## WHAT IS REQUIRED
Return every line of the listing below so that it matches the original exactly.

## DATA LISTING
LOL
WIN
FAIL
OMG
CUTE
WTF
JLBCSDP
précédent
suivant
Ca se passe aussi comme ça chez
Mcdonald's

## COMPLETED EXERCISE
LOL
WIN
FAIL
OMG
CUTE
WTF
JLBCSDP
précédent
suivant
Ca se passe aussi comme ça chez
Mcdonald's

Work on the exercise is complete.